In the developing world, one way to reduce maternal mortality is to train professional midwives for both health facility and home deliveries. But what does the bigger picture of maternal mortality look like today?
The global maternal mortality ratio has fallen by 45% between 1990 and 2013, according to new estimates released today. This means that the world went from 380 maternal deaths per 100,000 live births in 1990 to 210 deaths per 100,000 live births in 2013. While this decline represents substantial progress, the actual rate of decline is insufficient to reach Millennium Development Goal 5 (MDG 5) – a three-quarter reduction in 1990 levels by 2015. To truly reach the target, an annual average reduction of 5.5% would be needed between 1990 and 2015.
The maternal mortality ratio measures the number of maternal deaths per 100,000 live births. It is a risk of dying due to maternal causes per 100,000 births. The number of maternal deaths is a number of deaths of women due to maternal causes. Precisely defined, it is a death of women while pregnant or within 42 days of termination of pregnancy from any cause related to or aggravated by the pregnancy or its management but not from accidental or incidental causes.
Key Facts about Maternal Mortality:
- 99% of all maternal deaths occur in developing countries.
- Every day, approximately 800 women die from causes related to pregnancy and childbirth that are mostly preventable.
- Young adolescents face a higher risk of complications and death as a result of pregnancy than older women.
- Skilled care before, during, and after childbirth can save the lives of women and newborn babies.
- Between 1990 and 2013, maternal mortality ratio worldwide dropped by 45%
Source: World Health Organization
Let’s take a closer look at the levels of progress in the regions. Sub-Saharan Africa and South Asia had the highest maternal mortality ratio in 1990 among the six developing regions. For progress over time, South Asia shows the highest annual rate of reduction at 4.4% since 1990, whereas Sub-Saharan Africa has the second lowest annual rate of reduction at 2.9%.
Why do women die?
Women die as a result of complications during and following pregnancy and childbirth. Most of these complications develop during pregnancy. Other complications may exist before pregnancy but are worsened during pregnancy. The major complications that account for maternal deaths are:
- Severe bleeding (mostly bleeding after childbirth)
- High blood pressure during pregnancy (pre-eclampsia and eclampsia)
- Infections (usually after childbirth)
- Obstructed labor and other direct causes
- Unsafe abortion
- Pre-existing medical conditions exacerbated by pregnancy (such as diabetes, malaria, HIV, obesity)

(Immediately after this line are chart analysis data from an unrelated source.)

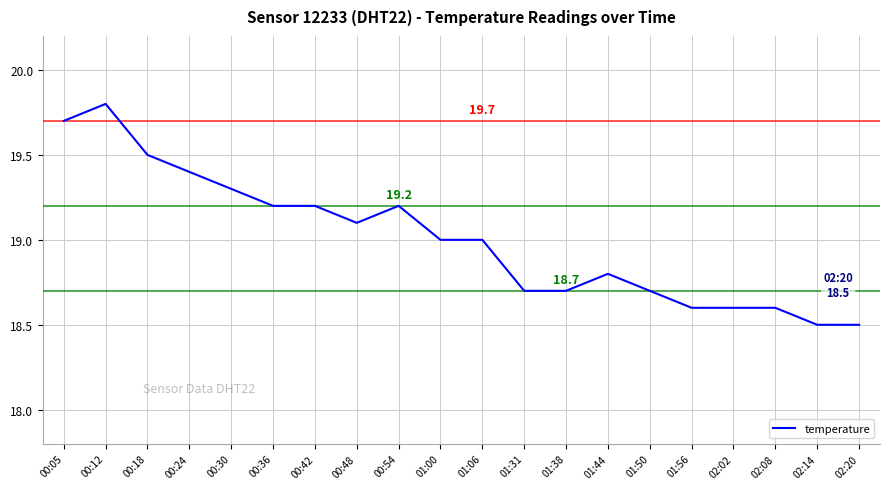

What position from the left is 00:18?

3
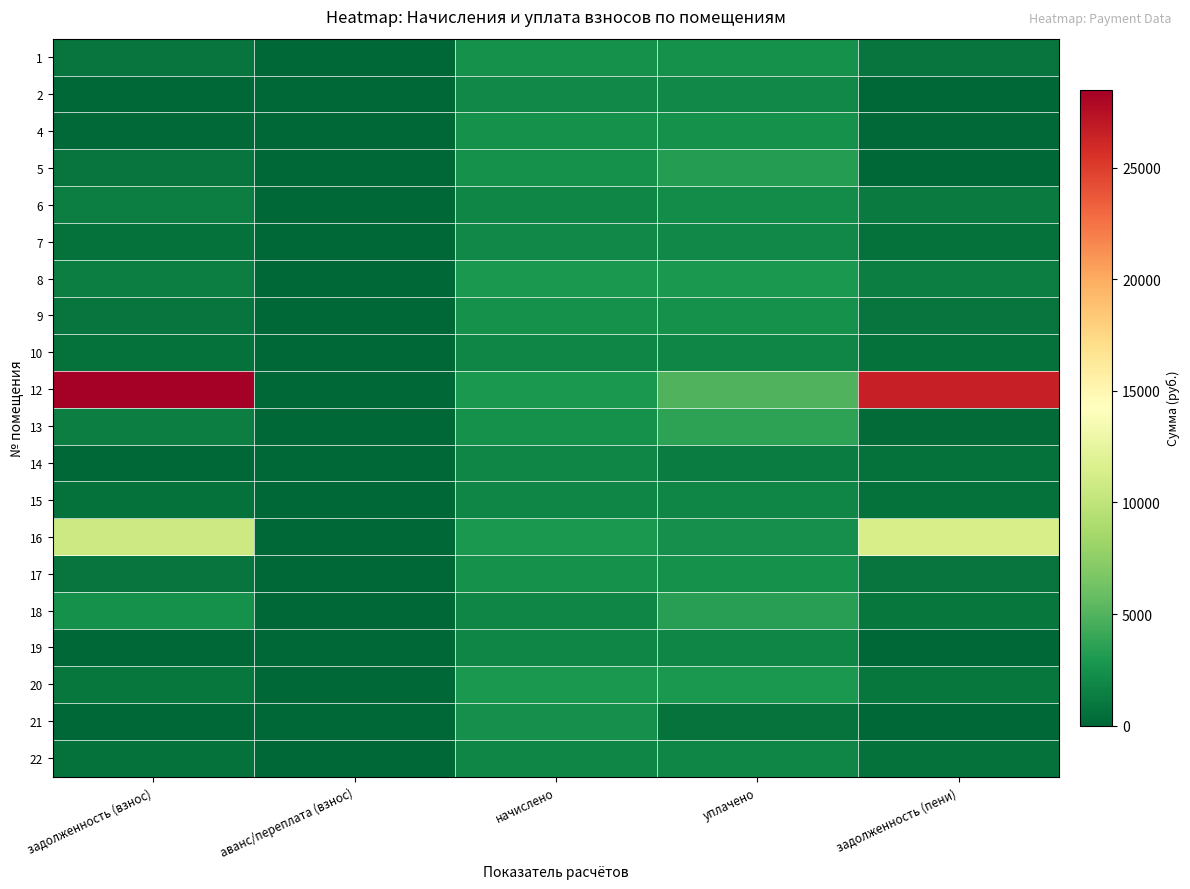

Reading left to right, extract all data points from this chart.

1: задолженность (взнос)=840.8	аванс/переплата (взнос)=0.0	начислено=2522.5	уплачено=2522.5	задолженность (пени)=840.8
2: задолженность (взнос)=4.0	аванс/переплата (взнос)=0.0	начислено=1892.8	уплачено=1892.8	задолженность (пени)=4.0
4: задолженность (взнос)=212.8	аванс/переплата (взнос)=0.0	начислено=2462.9	уплачено=2485.8	задолженность (пени)=189.9
5: задолженность (взнос)=847.4	аванс/переплата (взнос)=0.0	начислено=2474.1	уплачено=3298.8	задолженность (пени)=22.7
6: задолженность (взнос)=1370.9	аванс/переплата (взнос)=0.0	начислено=1889.1	уплачено=2127.5	задолженность (пени)=1132.4
7: задолженность (взнос)=650.6	аванс/переплата (взнос)=0.0	начислено=1904.0	уплачено=1904.0	задолженность (пени)=650.6
8: задолженность (взнос)=1358.3	аванс/переплата (взнос)=0.0	начислено=2984.5	уплачено=2984.7	задолженность (пени)=1358.2
9: задолженность (взнос)=861.0	аванс/переплата (взнос)=0.0	начислено=2474.1	уплачено=2474.1	задолженность (пени)=861.0
10: задолженность (взнос)=630.1	аванс/переплата (взнос)=0.0	начислено=1889.1	уплачено=1889.1	задолженность (пени)=630.1
12: задолженность (взнос)=28497.7	аванс/переплата (взнос)=0.0	начислено=2984.5	уплачено=4958.7	задолженность (пени)=26523.5
13: задолженность (взнос)=1382.0	аванс/переплата (взнос)=0.0	начислено=2474.1	уплачено=3585.1	задолженность (пени)=271.0
14: задолженность (взнос)=12.7	аванс/переплата (взнос)=0.0	начислено=1889.1	уплачено=1259.4	задолженность (пени)=642.4
15: задолженность (взнос)=629.0	аванс/переплата (взнос)=0.0	начислено=1885.3	уплачено=1885.3	задолженность (пени)=629.0
16: задолженность (взнос)=10738.7	аванс/переплата (взнос)=0.0	начислено=2984.5	уплачено=2399.5	задолженность (пени)=11323.7
17: задолженность (взнос)=855.8	аванс/переплата (взнос)=0.0	начислено=2474.1	уплачено=2474.1	задолженность (пени)=855.8
18: задолженность (взнос)=2506.7	аванс/переплата (взнос)=0.0	начислено=1889.1	уплачено=3448.1	задолженность (пени)=947.7
19: задолженность (взнос)=0.0	аванс/переплата (взнос)=0.0	начислено=1885.3	уплачено=1885.3	задолженность (пени)=0.0
20: задолженность (взнос)=1000.6	аванс/переплата (взнос)=0.0	начислено=2984.5	уплачено=2984.5	задолженность (пени)=1000.6
21: задолженность (взнос)=0.0	аванс/переплата (взнос)=-3648.1	начислено=2433.1	уплачено=753.8	задолженность (пени)=0.0
22: задолженность (взнос)=629.7	аванс/переплата (взнос)=0.0	начислено=1889.1	уплачено=1889.1	задолженность (пени)=629.7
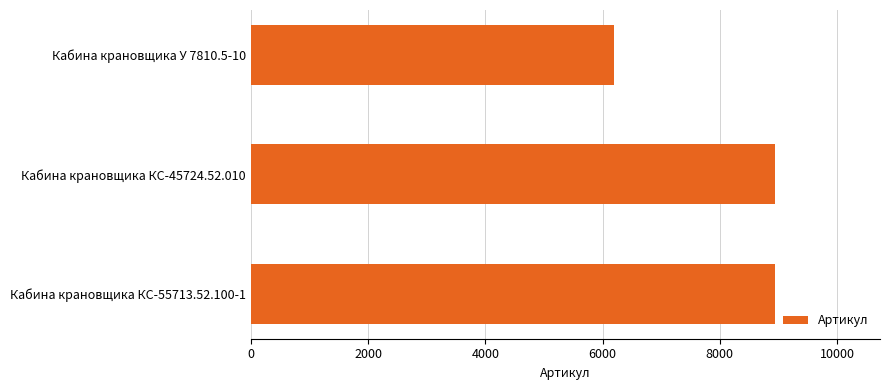

What is the average value?

8028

Source: World Health Organization
These new estimates show the number of maternal deaths has almost halved in 23 years globally – from 523,000 in 1990 to 289,000 in 2013. In the three regions where the reduction in the number of maternal deaths is more than 60% since 1990 – East Asia and Pacific, Europe and Central Asia, and South Asia – this progress is especially impressive. The other two regions, Latin America and the Caribbean as well as the Middle East and North Africa, show the reduction of more than 40% of maternal deaths. Only Sub-Saharan Africa shows less than 20% of reduction in the number of maternal deaths since 1990.
Although the number of maternal deaths per year has declined worldwide, the share of maternal deaths is increasingly concentrated in Sub-Saharan Africa. In 2013, 62 percent of worldwide maternal deaths occurred in Sub-Saharan Africa, compared to 42 percent in 1990. Sub-Saharan Africa is the only region where the share has increased this much, indicating that the reduction of maternal deaths is slower than the other regions. Better maternal health care and lowering fertility can reduce and prevent maternal deaths.
The reality is that most high-mortality countries do not have reliable vital registration systems, so the measurement of the maternal mortality relies largely on modeling using data from surveys, censuses, and socioeconomic variables. The United Nations Maternal Mortality Estimation Inter-agency Group (UN MMEIG) began its work in the mid-1990s with the goal to provide more reliable and transparent maternal mortality data through comparable global, regional, and country estimates. The UN MMEIG includes the World Health Organization (WHO), the United Nations Children’s Fund (UNICEF), the United Nations Population Fund (UNFPA), the World Bank Group, and the United Nations Population Division. These new UN MMEIG maternal mortality estimates are available in World Bank’s World Development Indicators database and the HealthStats site.